Integrated supply management students show that hard work pays off

Four ISM students standing outside the ISM centerFour students in a Western Michigan University integrated supply management (ISM) class used their semester to gain knowledge and skills, with the unexpected bonus of earning funds for the University. Tasked with working on multiple projects for industry partner Foundry Brands, the excellent work of the students impressed the company so much that they made a gift of $6,000 to the ISM scholarship fund.

Dr. Sime Curkovic, professor of supply chain, created the course in a way that focused on experiential learning. “By working with existing businesses through real-life problem-solving projects, students get to see the challenges that supply chain managers face and the complexity of the field. They identify solutions for the companies we work with, expanding their knowledge of supply chain as well as their skills in developing relationships.” The relationship building piece of the class is invaluable as it often leads to employment opportunities for WMU students.

As part of the Applied Six Sigma Problem-Solving course, students Andrew Bonifer, Katelyn Flahive, Kevin Normoyle and Dylan Sing partnered with Foundry Brands to tackle unique industry questions. Foundry invests in brands that they believe can grow for the next decade and beyond, using their industry expertise and technology platforms to acquire, build and grow enduring brands. The four students worked on multiple sprint projects led by Clay Copeland and Noah Buntman of Foundry Brands.

One of the projects assigned to the students was a cost savings analysis. Students were tasked with auditing the dimensions and weight measurements from Amazon to look for discrepancies, as well as potential cost savings opportunities. Bonifer reviewed the information and noticed several discrepancies in weight and product classifications, providing valuable data for Foundry. Buntman, head of supply chain at Foundry, says, “In his first pass through the data, Andrew pinpointed two products which will result in savings of 18% and 31% when implemented. This will translate substantial annual savings, which will have a tremendous impact as we scale.”

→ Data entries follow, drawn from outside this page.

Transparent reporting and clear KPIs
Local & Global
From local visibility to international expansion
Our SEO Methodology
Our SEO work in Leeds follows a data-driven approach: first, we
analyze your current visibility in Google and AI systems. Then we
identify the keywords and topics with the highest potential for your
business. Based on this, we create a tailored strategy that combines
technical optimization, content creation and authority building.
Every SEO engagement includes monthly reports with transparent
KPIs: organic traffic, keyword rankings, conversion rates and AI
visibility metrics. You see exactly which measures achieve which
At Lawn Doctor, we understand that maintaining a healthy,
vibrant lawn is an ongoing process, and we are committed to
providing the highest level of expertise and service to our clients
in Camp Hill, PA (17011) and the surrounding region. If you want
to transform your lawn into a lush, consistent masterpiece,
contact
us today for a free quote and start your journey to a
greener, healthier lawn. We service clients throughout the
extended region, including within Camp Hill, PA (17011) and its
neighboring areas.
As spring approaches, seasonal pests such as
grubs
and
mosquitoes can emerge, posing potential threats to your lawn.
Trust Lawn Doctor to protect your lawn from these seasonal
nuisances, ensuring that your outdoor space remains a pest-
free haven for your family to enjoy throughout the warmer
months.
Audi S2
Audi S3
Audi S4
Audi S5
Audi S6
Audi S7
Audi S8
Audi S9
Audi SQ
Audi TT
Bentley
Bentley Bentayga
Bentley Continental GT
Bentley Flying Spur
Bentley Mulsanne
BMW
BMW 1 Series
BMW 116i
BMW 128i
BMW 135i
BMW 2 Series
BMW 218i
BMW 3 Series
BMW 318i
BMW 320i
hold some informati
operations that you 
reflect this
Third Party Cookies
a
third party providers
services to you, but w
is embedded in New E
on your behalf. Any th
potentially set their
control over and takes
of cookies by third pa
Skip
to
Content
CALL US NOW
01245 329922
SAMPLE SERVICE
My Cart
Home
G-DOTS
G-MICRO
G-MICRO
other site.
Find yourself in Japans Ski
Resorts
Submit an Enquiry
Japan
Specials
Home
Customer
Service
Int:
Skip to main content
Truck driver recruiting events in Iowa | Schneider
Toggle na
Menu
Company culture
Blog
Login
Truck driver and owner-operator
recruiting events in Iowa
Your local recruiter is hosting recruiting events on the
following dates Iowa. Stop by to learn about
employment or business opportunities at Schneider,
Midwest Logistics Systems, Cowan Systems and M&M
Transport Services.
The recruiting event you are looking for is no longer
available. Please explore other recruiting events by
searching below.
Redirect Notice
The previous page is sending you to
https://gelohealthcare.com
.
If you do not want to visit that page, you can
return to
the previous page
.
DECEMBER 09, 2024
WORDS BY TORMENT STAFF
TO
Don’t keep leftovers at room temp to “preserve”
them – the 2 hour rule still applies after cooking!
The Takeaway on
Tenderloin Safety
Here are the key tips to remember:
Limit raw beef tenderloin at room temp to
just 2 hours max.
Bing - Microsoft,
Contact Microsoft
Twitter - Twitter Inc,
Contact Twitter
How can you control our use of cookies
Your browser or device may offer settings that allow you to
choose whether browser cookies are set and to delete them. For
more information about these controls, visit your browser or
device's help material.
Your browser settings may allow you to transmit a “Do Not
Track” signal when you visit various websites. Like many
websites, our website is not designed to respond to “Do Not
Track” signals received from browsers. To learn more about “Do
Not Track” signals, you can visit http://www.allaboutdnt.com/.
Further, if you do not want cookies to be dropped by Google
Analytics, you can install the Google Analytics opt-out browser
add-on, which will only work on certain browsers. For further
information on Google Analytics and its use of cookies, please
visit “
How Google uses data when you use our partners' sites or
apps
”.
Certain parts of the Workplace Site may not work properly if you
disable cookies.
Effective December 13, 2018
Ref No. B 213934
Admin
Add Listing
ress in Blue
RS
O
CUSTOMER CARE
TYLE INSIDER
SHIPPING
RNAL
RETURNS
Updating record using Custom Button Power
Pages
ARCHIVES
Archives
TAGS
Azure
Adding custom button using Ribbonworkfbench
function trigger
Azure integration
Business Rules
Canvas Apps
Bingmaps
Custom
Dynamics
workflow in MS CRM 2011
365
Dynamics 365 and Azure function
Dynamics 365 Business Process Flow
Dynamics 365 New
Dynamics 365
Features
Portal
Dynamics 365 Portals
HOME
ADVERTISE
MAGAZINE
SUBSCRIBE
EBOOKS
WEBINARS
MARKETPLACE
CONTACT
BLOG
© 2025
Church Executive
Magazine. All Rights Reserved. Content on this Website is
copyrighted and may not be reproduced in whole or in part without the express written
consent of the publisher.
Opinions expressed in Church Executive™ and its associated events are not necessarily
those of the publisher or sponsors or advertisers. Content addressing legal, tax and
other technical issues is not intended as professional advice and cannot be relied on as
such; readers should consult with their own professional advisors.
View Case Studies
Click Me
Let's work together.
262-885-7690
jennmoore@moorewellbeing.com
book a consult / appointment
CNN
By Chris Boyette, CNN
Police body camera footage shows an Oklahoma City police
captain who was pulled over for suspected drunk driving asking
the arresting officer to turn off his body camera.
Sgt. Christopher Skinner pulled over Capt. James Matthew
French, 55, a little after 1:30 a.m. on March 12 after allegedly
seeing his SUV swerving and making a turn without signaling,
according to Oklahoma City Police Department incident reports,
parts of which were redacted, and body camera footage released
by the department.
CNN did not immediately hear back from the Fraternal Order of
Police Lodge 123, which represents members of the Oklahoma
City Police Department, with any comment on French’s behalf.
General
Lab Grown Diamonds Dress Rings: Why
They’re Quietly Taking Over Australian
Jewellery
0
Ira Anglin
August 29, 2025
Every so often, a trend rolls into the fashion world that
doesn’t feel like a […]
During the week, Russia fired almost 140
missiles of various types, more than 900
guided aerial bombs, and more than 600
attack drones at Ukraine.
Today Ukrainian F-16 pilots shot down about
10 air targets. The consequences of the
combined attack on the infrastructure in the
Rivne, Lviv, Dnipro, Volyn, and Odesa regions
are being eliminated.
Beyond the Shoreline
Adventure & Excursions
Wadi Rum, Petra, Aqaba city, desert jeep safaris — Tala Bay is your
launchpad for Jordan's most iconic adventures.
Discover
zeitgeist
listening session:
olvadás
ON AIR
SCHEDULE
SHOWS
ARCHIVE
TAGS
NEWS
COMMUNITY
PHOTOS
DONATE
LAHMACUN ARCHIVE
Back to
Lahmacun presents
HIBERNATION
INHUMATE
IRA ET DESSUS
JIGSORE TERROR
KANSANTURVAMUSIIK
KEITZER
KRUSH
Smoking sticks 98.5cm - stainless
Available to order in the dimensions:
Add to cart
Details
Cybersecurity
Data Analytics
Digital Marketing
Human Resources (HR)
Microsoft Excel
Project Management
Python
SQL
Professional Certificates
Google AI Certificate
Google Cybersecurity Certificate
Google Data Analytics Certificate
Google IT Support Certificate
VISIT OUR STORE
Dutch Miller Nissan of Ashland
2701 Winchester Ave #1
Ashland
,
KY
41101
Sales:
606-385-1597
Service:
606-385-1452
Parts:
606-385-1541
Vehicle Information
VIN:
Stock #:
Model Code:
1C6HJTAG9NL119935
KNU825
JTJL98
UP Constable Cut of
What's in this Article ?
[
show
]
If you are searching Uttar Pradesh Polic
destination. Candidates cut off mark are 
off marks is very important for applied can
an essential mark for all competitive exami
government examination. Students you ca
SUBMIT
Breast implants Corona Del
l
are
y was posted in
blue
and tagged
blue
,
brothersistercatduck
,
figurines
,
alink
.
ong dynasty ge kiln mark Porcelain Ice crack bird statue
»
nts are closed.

The students also worked on new product development issues, with Foundry asking them to review products from other retailers and find potential suppliers for a Foundry Brands partner. Sing worked on identifying possible suppliers, as well as arranging sampling, testing, production, validation and delivery of product internationally. This project gave him experience in analyzing data and working with management to recommend new procedures. He says, “I will be able to take what I learned from this class and apply it to my professional career. My supervisor, Clay Copeland, was phenomenal to work with. He spent time with me outside of weekly meetings and helped me grow as the semester progressed.”

All of these projects help to accomplish the goals that Curkovic established for the class. “We try to develop strategic skill sets combined with softer skills, such as problem solving, leadership and negotiation. Partnering with Foundry helps us train students in the skills needed by future supply chain managers, giving them experience with essential tasks such as organizing information, developing solutions and making recommendations to management.”

Relationships with industry partners are a key component of the ISM program and not only benefit the students, but the company they are working with as well. “The contribution the students delivered to Foundry was meaningful in both its immediate impact and its ability to scale well beyond the students’ time with Foundry,” says Buntman. “We are incredibly grateful for the support, dedication and hard work of these students.”